Felipe Zmoginski
Felipe é ex-head de marketing do gigante tech chinês Baidu e fundador da Inovasia, consultoria de negócios Brasil - Ásia.
Dinheiro virtual
China amplia uso de criptomoeda e gestão pública por blockchain
Após dois meses de testes em cidades médias e grandes do Sul do país, a China anunciou que ampliará o uso de sua criptomoeda soberana, o renminbi digital, para as principais áreas de negócios do país. Pessoas, empresas e órgãos públicos na capital Beijing e a vizinha Tianjin, todas as cidades no entorno de Xangai e Hangzhou, além do que os chineses chamam de Greater Bay Area poderão realizar transações com o cripto renminbi. A região da “Grande Baía” inclui Hong Kong, Macau, Guangzhou e Shenzhen.
O anúncio é relevante por colocar a China, uma sociedade que praticamente aboliu o dinheiro de papel, substituindo-o por mobile payment, como a primeira grande economia a transacionar dinheiro, de modo amplo, via criptomoedas.
Segundo comunicado do Banco do Povo, o equivalente local ao Banco Central, um dos objetivos é incluir a população não bancarizada Oeste chinês no sistema financeiro, além de reduzir custos com emissão de papel moeda e, claro, controlar a influência de empresas privadas no país, como o Alibaba e o Tencent, o duopólio que controla os pagamentos digitais na China, via serviços como Alipay e WeChat Pay.
Analisando os efeitos domésticos, o renminbi digital tem potencial para aumentar a inclusão financeira de 225 milhões de chineses que, segundo o Banco Mundial, não tem acesso a serviços financeiros. Uma vez que a moeda virtual vai funcionar sem necessidade de vinculação com alguma conta bancária, o que não ocorre hoje com as wallets digitais de Alibaba e Tencent.
Ou seja, para comprar ou pagar algum produto com o renminbi digital, basta ter um celular capaz de ler um QR code. Não é necessário, sequer, ter acesso à internet, uma vez que valores podem ser trocados via NFC, o protocolo de comunicação por “proximidade” dos aparelhos.
Ao contrário do que ocorre com outras criptomoedas, como o BitCoin, por exemplo, o renminbi em blockchain tem seu valor de troca garantido pelo Banco do Povo, que controlará sua emissão.
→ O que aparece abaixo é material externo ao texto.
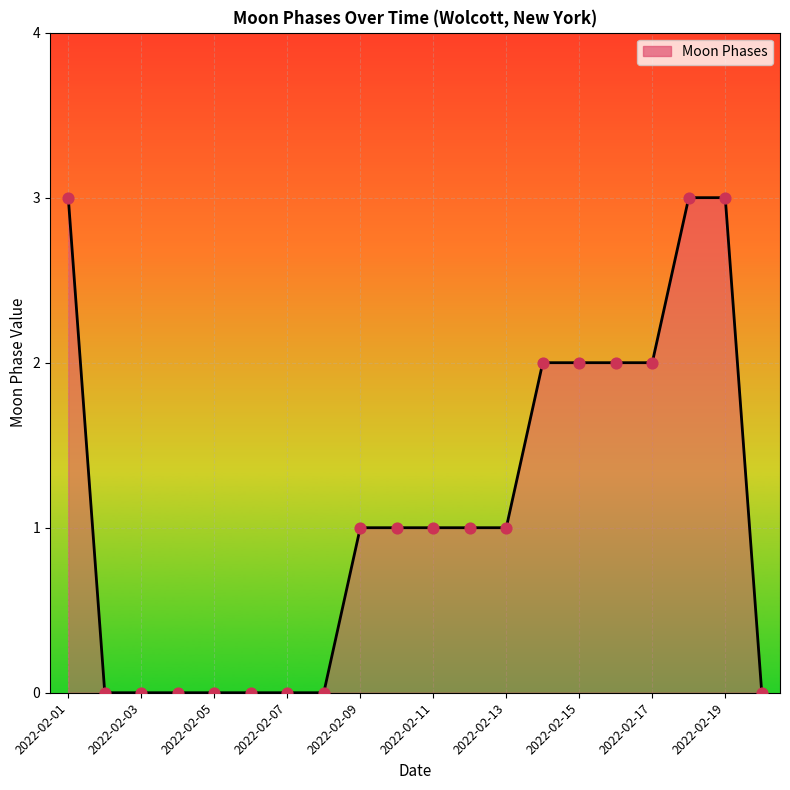

What is the maximum value shown in the chart?

3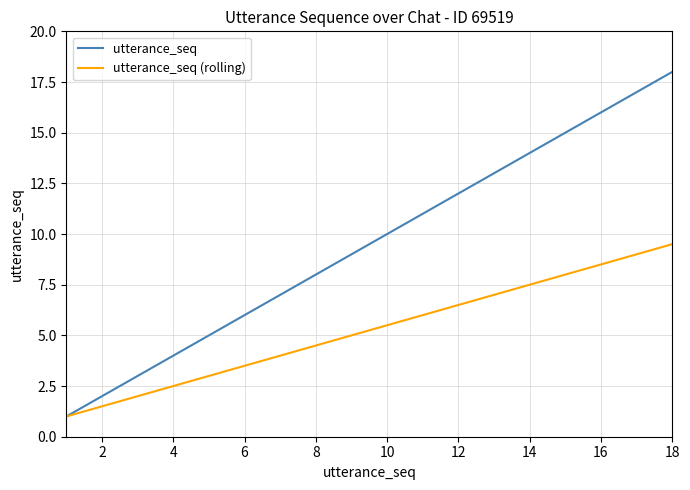

Which series has the largest total across all categories?

utterance_seq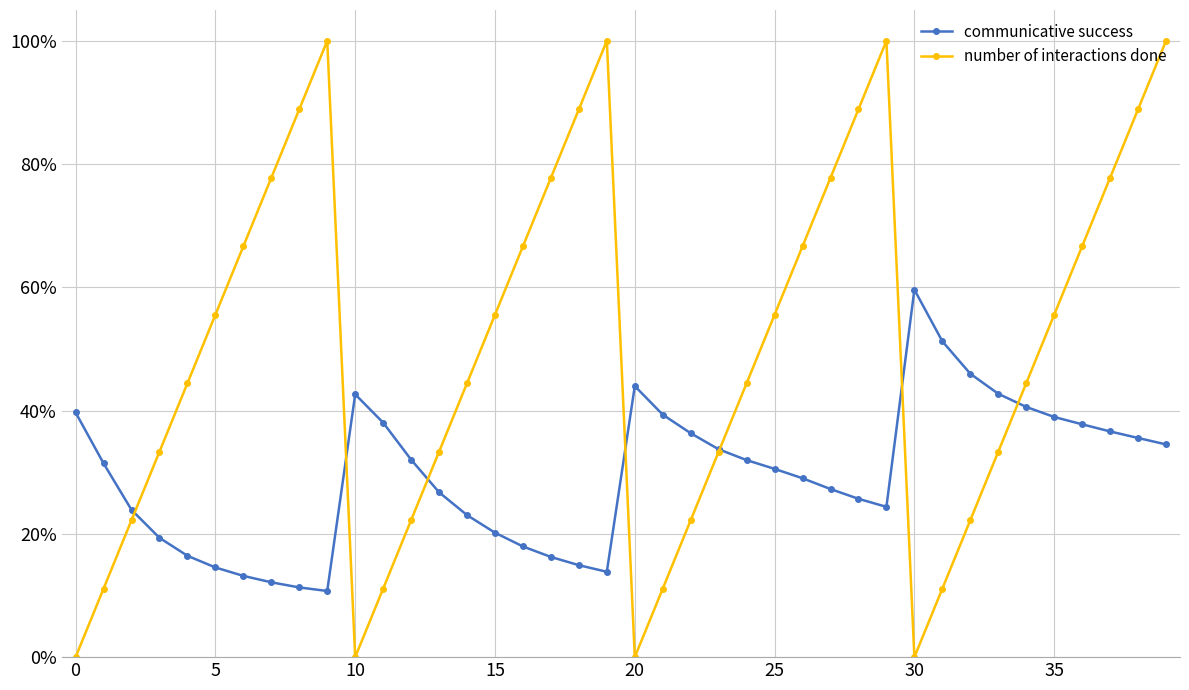

Reading left to right, transcribe all the data shown in this chart.

communicative success: 0.4	0.3	0.2	0.2	0.2	0.1	0.1	0.1	0.1	0.1	0.4	0.4	0.3	0.3	0.2	0.2	0.2	0.2	0.1	0.1	0.4	0.4	0.4	0.3	0.3	0.3	0.3	0.3	0.3	0.2	0.6	0.5	0.5	0.4	0.4	0.4	0.4	0.4	0.4	0.3
number of interactions done: 0.0	0.1	0.2	0.3	0.4	0.6	0.7	0.8	0.9	1.0	0.0	0.1	0.2	0.3	0.4	0.6	0.7	0.8	0.9	1.0	0.0	0.1	0.2	0.3	0.4	0.6	0.7	0.8	0.9	1.0	0.0	0.1	0.2	0.3	0.4	0.6	0.7	0.8	0.9	1.0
A ampliação de uso da moeda virtual também deve incentivar a concorrência doméstica. Em tese, bancos e fintechs se sentiriam mais incentivados a desenvolver novas plataformas de pagamento o que, na prática, diminui a influência do duopólio Alibaba-Tencent nos serviços financeiros digitais chineses.
No médio prazo, as autoridades chinesas esperam, ainda, aumentar a supervisão do sistema financeiro e monetário. A expectativa de Pequim é que o seu programa de dinheiro virtual ajude a identificar com mais precisão a origem de recursos e combater a lavagem de dinheiro. Não há informações detalhadas sobre como o governo controlará a troca de moedas eletrônicas, mas, tecnicamente, sabe-se que é possível no código de uma criptomoeda registrar seu histórico de transações. Não à toa, os primeiros chineses a receber salários pagos na moeda digital, que pode ser sacada em dinheiro de papel se o usuário quiser, são altos funcionários públicos. O método visa inibir casos de corrupção.
O uso de criptomoedas, previsto para se tornar o padrão de trocas monetárias na China até o fim de 2022, de acordo com cronograma do Banco do Povo, tem múltiplas vantagens. Uma delas, por exemplo, é permitir que pessoas pobres e sem conta em bancos possam simplesmente criar um cadastro via app para ter uma carteira virtual. Isto permitiria, por exemplo, acessar facilmente pessoas em situação de pobreza e executar programas de transferência de renda. Uma das metas definidas pelo governo local é acabar com a pobreza no país. Atualmente, cerca de 7 milhões de chineses ainda são considerados “muito pobres”, de acordo com critérios das Nações Unidas.
O uso de blockchain nas transações financeiras é apenas uma das múltiplas aplicações desta tecnologia no país. A cidade de Pequim, Distrito Federal na China, por exemplo, deseja implementar a tecnologia para validar o pagamento de impostos, emissão de documentos públicos e otimizar a administração de escolas e hospitais públicos, em um amplo projeto de administração chamado de blockchain-based governament.
Para muitos analistas, uma criptomoeda soberana chinesa poderá servir, no futuro, de meio de pagamento para o comércio internacional, já que a China é a maior exportadora mundial e a segunda maior importadora do mundo. Na prática, isto teria o efeito de diminuir a força do dólar americano como “padrão” para o comércio global, em mais uma ação que confronta os interesses geopolíticos de Washington.